Based on these facts, then, plaintiff could not have relied upon the conduct of defendant or Drs. McKee and Verseman for a claim of apparent agency. Therefore, without any proof of this element, we must conclude that summary judgment in favor of defendant here was wholly proper. See Butkiewicz,
CONCLUSION
Accordingly, for all the foregoing reasons, we affirm the judgment of the trial court.
Affirmed.
O’MARA FROSSARD and TOOMIN, JJ., concur.
Notes
We note for the record that plaintiff has not challenged the issue of actual authority (express or implied) between defendant and Drs. McKee and Verseman on appeal, but only that of apparent authority. Indeed, the record is clear that Drs. McKee and Verseman were not employed or paid by defendant, but merely had privileges to work at defendant hospital; nor did defendant exercise any control over their treatment of patients. See Buckholtz v. MacNeal Hospital,
Plaintiff’s contentions that she was somehow misled by a different consent form she signed regarding the removal of Satoria’s ring and that her emotional state exacerbated the situation simply do not hold water. The consent form for the ring is not part of the record on appeal.

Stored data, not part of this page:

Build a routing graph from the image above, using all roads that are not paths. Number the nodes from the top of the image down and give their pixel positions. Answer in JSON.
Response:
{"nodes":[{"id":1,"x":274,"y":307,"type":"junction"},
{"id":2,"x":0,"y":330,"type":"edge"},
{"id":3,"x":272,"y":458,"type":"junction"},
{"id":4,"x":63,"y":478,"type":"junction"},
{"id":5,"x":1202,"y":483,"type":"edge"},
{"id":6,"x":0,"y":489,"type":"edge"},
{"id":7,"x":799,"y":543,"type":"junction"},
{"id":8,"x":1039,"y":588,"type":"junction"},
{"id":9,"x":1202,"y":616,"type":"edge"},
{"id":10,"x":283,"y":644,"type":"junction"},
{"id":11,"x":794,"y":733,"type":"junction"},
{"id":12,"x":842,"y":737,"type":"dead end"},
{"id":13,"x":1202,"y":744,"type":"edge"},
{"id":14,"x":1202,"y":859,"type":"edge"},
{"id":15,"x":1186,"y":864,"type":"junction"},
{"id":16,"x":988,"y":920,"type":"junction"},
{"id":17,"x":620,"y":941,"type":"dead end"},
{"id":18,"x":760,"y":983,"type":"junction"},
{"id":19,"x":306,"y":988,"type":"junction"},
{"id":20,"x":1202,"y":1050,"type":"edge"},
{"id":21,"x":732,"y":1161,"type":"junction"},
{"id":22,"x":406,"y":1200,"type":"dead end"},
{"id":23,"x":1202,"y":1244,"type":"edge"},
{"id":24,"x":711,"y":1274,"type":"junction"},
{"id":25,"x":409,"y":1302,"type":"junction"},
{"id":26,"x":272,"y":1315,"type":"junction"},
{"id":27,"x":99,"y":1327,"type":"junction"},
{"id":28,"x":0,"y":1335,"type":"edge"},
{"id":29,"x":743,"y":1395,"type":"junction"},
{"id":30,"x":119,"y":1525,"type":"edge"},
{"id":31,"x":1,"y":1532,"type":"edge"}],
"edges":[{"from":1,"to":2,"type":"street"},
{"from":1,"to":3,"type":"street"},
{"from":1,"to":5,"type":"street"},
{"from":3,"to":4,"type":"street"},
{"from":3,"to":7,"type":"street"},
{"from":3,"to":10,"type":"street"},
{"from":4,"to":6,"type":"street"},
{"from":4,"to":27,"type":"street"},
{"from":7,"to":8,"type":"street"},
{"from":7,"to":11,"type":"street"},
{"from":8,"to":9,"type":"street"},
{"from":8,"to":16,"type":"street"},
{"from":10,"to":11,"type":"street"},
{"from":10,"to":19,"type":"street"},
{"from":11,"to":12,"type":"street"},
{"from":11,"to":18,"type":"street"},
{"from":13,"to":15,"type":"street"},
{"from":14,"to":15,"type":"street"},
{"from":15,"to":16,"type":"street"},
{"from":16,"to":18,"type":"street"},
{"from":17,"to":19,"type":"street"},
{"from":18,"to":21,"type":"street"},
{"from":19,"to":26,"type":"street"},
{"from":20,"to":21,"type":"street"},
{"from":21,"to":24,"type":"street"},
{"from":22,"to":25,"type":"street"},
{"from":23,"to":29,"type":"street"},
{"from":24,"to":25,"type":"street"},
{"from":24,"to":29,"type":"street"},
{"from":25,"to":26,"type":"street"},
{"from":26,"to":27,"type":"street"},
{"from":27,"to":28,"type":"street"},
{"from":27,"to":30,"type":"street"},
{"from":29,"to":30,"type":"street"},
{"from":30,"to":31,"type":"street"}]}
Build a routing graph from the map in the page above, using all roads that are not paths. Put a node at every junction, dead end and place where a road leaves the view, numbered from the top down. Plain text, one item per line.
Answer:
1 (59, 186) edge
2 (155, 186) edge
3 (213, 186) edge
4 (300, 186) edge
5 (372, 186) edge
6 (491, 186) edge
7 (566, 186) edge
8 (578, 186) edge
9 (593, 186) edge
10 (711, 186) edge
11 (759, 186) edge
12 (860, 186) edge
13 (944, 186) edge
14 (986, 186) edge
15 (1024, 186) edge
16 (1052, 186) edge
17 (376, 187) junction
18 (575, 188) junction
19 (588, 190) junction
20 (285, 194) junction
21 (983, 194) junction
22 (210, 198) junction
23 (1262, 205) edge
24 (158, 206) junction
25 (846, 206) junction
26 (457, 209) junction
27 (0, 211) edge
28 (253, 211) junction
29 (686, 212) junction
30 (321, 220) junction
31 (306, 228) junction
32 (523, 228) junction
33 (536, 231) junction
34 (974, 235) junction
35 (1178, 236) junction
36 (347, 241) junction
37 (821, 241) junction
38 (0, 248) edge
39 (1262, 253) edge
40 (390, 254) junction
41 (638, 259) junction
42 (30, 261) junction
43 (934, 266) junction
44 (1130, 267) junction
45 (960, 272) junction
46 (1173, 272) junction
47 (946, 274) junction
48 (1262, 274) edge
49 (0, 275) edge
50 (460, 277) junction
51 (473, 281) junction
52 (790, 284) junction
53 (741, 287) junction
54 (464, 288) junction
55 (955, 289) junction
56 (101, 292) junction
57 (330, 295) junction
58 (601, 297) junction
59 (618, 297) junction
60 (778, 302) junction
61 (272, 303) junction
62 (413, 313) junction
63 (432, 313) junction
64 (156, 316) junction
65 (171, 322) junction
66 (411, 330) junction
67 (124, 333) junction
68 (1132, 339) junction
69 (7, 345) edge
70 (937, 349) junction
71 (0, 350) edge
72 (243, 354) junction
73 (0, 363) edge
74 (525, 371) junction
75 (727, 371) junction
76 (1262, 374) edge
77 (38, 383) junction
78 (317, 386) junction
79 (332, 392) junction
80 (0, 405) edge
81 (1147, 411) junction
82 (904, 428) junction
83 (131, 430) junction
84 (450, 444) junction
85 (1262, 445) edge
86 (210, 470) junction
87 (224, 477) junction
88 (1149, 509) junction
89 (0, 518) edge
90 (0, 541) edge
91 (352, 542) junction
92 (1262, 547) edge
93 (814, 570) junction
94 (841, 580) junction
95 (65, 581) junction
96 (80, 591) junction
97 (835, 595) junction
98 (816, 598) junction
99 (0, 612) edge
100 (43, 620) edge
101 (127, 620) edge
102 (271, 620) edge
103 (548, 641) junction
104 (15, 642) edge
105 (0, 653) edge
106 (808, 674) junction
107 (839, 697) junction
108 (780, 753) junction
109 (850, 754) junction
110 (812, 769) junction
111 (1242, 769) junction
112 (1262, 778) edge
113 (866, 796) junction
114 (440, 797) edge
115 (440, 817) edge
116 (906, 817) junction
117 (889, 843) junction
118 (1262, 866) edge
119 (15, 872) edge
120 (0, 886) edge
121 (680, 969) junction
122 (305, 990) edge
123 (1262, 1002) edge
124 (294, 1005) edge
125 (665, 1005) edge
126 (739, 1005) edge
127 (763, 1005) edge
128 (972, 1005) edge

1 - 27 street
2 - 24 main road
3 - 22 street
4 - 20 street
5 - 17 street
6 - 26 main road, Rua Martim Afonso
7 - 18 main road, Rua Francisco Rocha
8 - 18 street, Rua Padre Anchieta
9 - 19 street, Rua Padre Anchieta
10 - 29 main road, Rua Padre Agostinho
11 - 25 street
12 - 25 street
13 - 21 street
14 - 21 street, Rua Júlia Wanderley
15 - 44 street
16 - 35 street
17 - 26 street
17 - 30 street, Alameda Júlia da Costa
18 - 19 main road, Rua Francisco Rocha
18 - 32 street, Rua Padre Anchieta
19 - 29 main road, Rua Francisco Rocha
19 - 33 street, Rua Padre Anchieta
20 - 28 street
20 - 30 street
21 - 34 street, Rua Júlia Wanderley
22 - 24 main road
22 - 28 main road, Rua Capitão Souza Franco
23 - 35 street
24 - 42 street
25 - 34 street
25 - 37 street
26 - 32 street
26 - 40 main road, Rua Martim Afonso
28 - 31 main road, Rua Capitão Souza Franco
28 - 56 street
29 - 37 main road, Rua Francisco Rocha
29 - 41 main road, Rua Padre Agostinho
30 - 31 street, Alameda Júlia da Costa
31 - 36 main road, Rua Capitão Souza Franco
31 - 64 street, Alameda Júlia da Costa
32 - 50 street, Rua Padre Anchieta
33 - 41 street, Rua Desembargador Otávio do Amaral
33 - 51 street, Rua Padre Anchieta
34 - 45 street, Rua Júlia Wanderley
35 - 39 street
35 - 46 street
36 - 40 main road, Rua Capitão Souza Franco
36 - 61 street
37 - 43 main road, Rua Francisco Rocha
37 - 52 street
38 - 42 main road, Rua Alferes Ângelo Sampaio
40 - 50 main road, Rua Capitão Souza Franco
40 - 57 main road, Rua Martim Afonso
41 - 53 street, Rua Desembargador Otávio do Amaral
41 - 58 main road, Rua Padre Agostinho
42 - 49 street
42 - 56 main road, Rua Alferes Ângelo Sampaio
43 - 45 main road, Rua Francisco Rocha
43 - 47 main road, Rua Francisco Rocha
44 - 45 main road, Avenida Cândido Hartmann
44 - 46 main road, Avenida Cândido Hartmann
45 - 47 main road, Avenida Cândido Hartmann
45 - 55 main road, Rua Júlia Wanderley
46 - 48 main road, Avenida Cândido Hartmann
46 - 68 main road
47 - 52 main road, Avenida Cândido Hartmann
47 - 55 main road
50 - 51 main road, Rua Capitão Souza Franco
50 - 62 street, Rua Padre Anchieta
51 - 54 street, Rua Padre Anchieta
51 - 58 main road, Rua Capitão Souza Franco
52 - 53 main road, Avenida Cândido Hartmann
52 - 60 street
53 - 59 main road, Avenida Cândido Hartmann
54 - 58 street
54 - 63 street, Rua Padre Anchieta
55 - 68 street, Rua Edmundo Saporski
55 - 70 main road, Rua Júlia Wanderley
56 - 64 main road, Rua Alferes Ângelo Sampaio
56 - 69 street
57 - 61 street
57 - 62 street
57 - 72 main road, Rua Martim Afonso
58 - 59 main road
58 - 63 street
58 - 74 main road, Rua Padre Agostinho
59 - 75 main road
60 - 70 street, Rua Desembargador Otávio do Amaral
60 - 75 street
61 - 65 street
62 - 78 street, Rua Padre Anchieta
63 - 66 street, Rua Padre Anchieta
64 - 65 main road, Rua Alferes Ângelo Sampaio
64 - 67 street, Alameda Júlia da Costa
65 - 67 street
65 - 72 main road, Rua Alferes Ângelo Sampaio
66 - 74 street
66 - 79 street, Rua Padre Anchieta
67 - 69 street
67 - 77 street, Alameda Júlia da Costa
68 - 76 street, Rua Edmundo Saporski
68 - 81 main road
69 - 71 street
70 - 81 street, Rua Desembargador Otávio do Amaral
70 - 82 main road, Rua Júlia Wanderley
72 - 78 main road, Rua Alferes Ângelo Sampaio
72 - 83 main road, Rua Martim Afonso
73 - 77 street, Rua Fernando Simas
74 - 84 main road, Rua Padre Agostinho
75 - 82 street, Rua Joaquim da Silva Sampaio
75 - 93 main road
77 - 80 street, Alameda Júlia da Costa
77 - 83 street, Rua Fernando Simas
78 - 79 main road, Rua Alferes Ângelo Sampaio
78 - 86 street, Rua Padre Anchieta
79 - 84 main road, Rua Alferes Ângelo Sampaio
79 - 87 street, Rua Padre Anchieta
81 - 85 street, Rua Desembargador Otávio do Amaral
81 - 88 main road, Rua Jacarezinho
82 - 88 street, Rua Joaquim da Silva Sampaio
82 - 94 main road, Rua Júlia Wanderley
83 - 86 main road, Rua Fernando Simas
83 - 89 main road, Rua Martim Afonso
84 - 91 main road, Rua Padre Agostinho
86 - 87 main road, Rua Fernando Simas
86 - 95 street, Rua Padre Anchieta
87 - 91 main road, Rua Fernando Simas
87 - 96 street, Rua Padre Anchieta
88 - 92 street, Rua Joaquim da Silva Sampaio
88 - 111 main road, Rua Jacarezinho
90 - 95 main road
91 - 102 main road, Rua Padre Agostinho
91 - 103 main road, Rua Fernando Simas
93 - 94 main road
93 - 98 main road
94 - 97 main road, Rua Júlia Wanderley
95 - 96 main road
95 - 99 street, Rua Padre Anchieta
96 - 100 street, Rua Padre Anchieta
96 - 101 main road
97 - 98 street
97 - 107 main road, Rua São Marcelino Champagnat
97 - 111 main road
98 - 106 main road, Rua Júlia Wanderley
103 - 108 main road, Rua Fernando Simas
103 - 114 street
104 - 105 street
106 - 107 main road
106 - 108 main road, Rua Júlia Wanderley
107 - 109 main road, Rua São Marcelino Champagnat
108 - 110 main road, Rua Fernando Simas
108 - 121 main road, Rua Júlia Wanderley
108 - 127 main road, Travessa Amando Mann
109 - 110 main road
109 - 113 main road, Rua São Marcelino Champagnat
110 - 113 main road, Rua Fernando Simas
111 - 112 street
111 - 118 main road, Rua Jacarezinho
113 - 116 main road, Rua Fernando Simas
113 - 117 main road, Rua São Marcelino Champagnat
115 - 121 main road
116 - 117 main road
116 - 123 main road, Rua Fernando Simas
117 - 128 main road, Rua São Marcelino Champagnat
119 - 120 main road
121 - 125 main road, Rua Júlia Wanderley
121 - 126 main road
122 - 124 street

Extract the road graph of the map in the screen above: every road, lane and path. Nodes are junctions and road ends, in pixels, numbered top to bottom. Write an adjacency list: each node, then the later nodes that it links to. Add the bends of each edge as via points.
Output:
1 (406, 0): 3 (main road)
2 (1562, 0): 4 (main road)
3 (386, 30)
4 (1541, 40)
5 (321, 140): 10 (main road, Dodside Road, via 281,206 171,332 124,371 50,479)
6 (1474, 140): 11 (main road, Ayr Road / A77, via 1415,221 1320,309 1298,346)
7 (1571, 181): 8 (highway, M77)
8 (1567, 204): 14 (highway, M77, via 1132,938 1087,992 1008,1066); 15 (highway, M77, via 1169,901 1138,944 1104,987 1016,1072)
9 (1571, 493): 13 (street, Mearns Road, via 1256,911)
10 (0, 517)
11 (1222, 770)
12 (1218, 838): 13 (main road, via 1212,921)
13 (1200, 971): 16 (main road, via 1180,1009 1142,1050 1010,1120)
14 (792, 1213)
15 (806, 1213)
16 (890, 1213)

Regardless, that form, if it was indeed signed by plaintiff, dealt only with the removal of the ring and not Satoria’s care or the independent status of the physicians; plaintiff acknowledged this, as well as that the signature on the medical consent form was hers. And, while we do not mean to minimize the trauma plaintiff suffered regarding the injury and loss of her daughter, nothing in Schroeder, or any other case cited by plaintiff, stands for the proposition that an emotional condition, or one’s educational level for that matter, without more, creates a genuine issue of material fact.